If there were a Death Panel empowered by legislative fiat to determine the political viability of legislative agendas in Washington, D.C., it would declare ObamaCare all but dead, not worth any further time and expense incurred by the American people. “Do Not Resuscitate,” the tribunal would vote, citing the best comparative effectiveness research in its non-negotiable determination.
Unfortunately, that merciful committee does not exist, so we have been subjected to yet another clarifying speech from President Obama on his proposed hostile government takeover of our health care. In just a few weeks, we have gone from “health care reform” to “insurance reform,” and now “health security.” Is it just me, or does this White House simply repackage the very same bad ideas with more carefully chosen new words, confusing rhetorical elegance for good policy? Ok, maybe less rhetorically elegant than once believed.

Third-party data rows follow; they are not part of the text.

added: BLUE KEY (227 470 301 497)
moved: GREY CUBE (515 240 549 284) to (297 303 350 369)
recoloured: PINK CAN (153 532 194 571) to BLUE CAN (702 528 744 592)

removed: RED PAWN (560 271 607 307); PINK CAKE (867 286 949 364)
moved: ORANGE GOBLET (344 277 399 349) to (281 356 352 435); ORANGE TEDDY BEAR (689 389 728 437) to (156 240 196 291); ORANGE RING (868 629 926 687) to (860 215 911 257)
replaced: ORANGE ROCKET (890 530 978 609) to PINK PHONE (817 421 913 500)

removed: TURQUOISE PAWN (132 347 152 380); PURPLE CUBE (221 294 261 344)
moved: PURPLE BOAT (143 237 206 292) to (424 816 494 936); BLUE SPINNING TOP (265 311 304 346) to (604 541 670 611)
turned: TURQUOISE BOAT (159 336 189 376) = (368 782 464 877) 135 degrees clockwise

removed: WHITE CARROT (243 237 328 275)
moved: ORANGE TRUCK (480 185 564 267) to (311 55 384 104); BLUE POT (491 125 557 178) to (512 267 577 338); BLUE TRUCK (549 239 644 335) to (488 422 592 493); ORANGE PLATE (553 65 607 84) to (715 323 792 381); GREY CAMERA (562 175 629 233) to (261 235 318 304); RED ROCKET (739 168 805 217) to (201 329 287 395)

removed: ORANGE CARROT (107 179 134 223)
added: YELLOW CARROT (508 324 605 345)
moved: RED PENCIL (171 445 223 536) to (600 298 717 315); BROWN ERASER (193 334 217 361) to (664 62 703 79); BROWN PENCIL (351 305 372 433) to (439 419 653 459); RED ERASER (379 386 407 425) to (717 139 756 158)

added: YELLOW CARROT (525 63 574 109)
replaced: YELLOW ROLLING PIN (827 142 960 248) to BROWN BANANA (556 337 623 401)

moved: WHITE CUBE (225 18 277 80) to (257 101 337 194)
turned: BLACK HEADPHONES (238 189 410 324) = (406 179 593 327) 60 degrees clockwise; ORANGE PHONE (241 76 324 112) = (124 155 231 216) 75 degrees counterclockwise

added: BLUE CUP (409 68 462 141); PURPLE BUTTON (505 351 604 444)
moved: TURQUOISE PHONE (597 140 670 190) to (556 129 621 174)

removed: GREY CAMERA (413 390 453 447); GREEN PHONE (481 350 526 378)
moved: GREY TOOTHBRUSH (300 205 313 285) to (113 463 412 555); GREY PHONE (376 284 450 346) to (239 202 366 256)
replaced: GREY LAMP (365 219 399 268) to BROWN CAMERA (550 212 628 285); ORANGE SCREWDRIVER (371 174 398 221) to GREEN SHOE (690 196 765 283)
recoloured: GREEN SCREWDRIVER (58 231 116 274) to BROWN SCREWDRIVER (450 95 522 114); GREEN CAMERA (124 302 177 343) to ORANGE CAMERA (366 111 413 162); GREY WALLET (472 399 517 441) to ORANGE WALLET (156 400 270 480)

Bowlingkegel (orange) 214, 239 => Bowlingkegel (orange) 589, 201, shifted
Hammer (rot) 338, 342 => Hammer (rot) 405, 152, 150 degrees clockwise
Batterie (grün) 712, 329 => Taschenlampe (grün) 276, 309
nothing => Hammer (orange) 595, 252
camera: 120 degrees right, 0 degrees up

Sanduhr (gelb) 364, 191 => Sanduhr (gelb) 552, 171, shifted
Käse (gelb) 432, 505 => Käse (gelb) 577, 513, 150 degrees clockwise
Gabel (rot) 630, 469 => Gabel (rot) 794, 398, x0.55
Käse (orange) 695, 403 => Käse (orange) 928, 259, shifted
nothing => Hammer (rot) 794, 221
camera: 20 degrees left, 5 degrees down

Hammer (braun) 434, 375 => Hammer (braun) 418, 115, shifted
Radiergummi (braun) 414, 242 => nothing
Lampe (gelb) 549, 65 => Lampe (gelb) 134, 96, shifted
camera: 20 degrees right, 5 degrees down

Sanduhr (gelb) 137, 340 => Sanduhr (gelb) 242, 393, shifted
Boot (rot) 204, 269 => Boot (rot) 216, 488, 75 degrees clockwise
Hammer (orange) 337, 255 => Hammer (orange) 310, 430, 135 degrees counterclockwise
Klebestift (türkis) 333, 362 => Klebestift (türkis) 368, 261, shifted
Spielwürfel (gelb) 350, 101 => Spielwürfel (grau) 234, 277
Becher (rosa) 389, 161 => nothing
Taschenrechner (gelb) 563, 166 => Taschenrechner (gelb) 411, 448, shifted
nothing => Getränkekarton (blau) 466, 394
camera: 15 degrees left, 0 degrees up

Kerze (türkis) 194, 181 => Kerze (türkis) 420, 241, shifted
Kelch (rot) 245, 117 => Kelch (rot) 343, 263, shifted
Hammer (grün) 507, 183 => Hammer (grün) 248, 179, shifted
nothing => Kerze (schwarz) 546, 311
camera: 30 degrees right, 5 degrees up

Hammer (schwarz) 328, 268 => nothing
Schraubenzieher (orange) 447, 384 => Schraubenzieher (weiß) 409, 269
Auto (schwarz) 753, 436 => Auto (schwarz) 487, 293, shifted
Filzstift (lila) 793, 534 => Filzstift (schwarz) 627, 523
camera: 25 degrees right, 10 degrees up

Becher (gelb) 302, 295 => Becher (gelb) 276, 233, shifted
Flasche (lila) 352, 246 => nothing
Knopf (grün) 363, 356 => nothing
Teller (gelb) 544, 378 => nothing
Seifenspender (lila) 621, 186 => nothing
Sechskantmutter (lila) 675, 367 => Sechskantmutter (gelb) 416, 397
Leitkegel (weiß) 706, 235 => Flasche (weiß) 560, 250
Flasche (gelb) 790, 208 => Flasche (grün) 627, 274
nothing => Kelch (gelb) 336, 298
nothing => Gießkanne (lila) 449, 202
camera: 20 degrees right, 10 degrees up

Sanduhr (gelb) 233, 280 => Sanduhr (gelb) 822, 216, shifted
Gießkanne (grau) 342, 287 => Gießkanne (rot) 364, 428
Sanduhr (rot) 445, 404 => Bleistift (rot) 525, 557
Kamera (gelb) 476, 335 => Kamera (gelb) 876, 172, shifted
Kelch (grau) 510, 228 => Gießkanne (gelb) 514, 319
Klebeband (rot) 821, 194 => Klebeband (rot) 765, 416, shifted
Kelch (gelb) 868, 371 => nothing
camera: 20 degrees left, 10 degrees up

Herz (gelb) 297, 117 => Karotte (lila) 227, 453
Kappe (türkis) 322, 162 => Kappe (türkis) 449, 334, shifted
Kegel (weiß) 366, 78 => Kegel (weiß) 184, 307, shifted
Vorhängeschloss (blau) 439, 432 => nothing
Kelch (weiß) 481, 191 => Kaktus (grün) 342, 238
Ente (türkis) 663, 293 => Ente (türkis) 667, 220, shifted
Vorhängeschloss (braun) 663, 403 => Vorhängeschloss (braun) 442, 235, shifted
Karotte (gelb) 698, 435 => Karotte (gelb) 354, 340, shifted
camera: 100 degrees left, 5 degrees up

Regardless, the timing of last night’s hastily arranged speech before a joint session of Congress was weird. Such special sessions are themselves weird, exceedingly rare forums usually reserved for dramatic effect, like when Presidents declare war. The glaring exception, it seems, was Bill Clinton’s ill-fated, pen-wagging veto threat to Congress if they failed to pass his (Hillary’s) health care plan. So why did Obama do it? Why now? According to USA Today before his speech, “the ever more noisy opposition to his health care objectives has had one result: It prompted Obama’s decision to address a joint session of Congress on Wednesday in an effort to regain momentum on the issue.”
So the President wants to have another argument with the voters. He already has ridiculed publicly citizens who have the audacity to disagree, like the lady who asked him to keep government out of her Medicare. (Maybe she was referring to his proposed $500 billion in cuts from a system that is already $46 trillion in the red, to fund another government-run health care system for new populations?)